Our lives seems to revolve around parcels. With online shopping, never before have we sent and received so many. From the number of delivery vans coming and going down my street at all times of day, you’d think I lived in a sorting depot.

I’m not a nosy neighbour – not all the time anyway, I have to sleep – but some people’s recycling bins contain enough cardboard packaging to wrap an Amazon warehouse.

It’s such a waste. Although I prefer real shops on real high streets, I order the odd thing online and have had small items like calendars delivered in boxes the size of shipping containers.

With so many parcels being dropped off, it is reaching the stage where they will define us in a ‘keeping up with the Jones’s’ sort of way.

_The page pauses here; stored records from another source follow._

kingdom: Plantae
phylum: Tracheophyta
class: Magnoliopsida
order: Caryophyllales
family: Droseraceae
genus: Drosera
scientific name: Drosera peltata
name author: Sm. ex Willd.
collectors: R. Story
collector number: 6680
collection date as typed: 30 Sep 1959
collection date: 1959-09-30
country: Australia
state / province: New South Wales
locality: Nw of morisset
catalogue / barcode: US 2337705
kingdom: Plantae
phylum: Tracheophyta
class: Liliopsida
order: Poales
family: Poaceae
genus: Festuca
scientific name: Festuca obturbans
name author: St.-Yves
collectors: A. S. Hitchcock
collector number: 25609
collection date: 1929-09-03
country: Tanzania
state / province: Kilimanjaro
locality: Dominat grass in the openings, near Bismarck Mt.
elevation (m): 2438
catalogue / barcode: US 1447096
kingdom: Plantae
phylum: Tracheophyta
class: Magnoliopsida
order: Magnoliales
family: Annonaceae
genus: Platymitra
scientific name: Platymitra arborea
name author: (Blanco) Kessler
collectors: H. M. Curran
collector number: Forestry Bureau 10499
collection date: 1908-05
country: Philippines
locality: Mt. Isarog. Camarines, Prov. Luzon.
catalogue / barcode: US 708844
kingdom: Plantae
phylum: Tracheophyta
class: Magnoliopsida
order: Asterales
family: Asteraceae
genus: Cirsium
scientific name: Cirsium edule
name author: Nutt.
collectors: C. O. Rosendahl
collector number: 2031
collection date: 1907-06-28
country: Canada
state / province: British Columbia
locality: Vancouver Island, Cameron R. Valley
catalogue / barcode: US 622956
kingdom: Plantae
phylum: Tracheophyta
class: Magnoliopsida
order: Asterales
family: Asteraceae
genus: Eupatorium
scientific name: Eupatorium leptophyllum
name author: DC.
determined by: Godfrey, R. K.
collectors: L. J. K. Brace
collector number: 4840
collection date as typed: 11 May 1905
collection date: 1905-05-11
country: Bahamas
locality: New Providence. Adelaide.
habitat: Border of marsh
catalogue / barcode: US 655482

If a calendar could be mistaken for a 40-inch TV, then all the better.

And who has the most deliveries per day, her at number six or him at number seven?

Today thousands of parcels will whizz across the UK in the annual Black Friday frenzy. In previous years environmentalists have reported a spike in pollution across the country as vans deliver thousands of extra parcels in a short space of time.

Nowadays, many people expect next day deliveries, so companies hire in extra drivers using their own vehicles, which are even less green.

And with the pandemic leaving so many shops shut, there will be even more journeys this year.

It’s all a far cry from when I was young. Back then, the arrival of a parcel – any parcel, even if it was not for you – at our house was met with excitement and immediately opened.

Almost all our packages were from my mum’s John Moores catalogue. My sister and I would spend hours flicking through it, selecting clothes for birthdays and Christmas. My mum also ordered the odd thing, yet between us we would receive no more than half-a-dozen parcels a year.

When my daughters lived at home, it was not unusual to have that number of parcels arrive every week. Some of the packages would lie around all morning before they would pay them any attention. After opening, they sent half the goods back.

I would regularly offer to take my daughters shopping, to try on clothes first – which to me is by far the best way to shop – but they baulked at the idea, preferring to order through fashion websites.

Parcel deliveries rule our lives. Busy hubs such as railway stations and hospitals now have collection lockers so we don’t have to wait in at home. It makes me wonder how shops survive at all.

Now, we can even get parcels picked up from our doorsteps, in a new service launched in September by Royal Mail. It means people can send or return items by post without queuing at the post office.

Royal Mail describes the service as ‘one of the biggest changes to the daily delivery since the launch of the post box in 1852’.

One thing is for sure, if Postman Pat was expected to muck in, he’d be straight on the phone to his union rep.